5. Status
As of early July 1997, jc1 was able to
compile a simple test program, which calculates the Fibonacci numbers
(up to 36), both iteratively and recursively (which is slow!), and
prints the results. No manual tinkering was needed with the assembly
code generated, which was assembled and linked in with kaffe (a modified pre-0.9.1 snapshot) as the
run-time engine. On a SparcStation 5 running Solaris2, it took 16
seconds to execute. In comparison, the same program dynamically
compiled by Kaffe's JIT takes 26 seconds, and Sun's JDK 1.1
takes 88 seconds to run the same program.

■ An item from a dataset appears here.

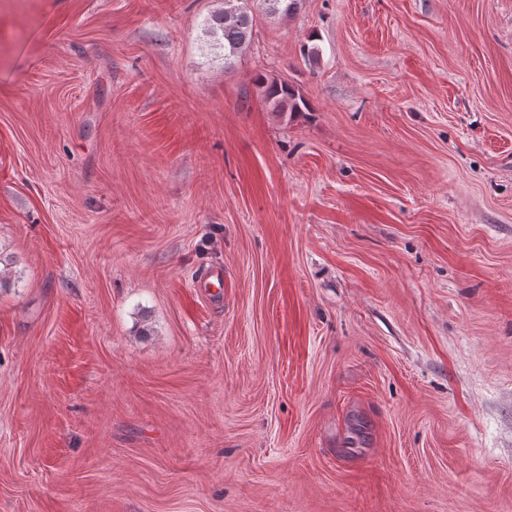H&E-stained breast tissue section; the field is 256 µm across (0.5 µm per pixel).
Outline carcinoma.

These numbers are encouraging, but they need some context. Start-up
times (for class loading and just-in-time compilation) should in all
cases be fairly minor, since the execution time is dominated by
recursive calls. In the jc1-compiled case,
only the actually test class (calculating Fibonacci plus the main
methods that prints the result) is compiled by jc1; all the other
classes loaded (including the classes for I/O) are compiled by kaffe's JIT-compiler. This means there would
be some slight extra speed up if all the classes were jc1-compiled. Do note that the test-program uses
simple C-like features that are easy to compile: integer arithmetic,
simple control structures, and direct recursion. The results cannot be
directly generalized to larger programs that use object-oriented
features more heavily.
The basic structure of the compiler works, but there is still quite
a bit of work to do. Many of the byte-codes are not supported yet, and
neither is exception handling. Only some very simple Java-specific
optimizations are implemented. (Of course, jc1 benefits from the existing
language-independent optimizations in gcc.)
The Kaffe VM works on most Java code. We have enhanced it in
various ways, and modified the data structures to be simpler and more
suitable for being emitted by the compiler.
The Java support in the gdb debugger is
partially written, but there is still quite a bit to go before it is
user-friendly. We have not started work on our own library
implementation or source-code compiler.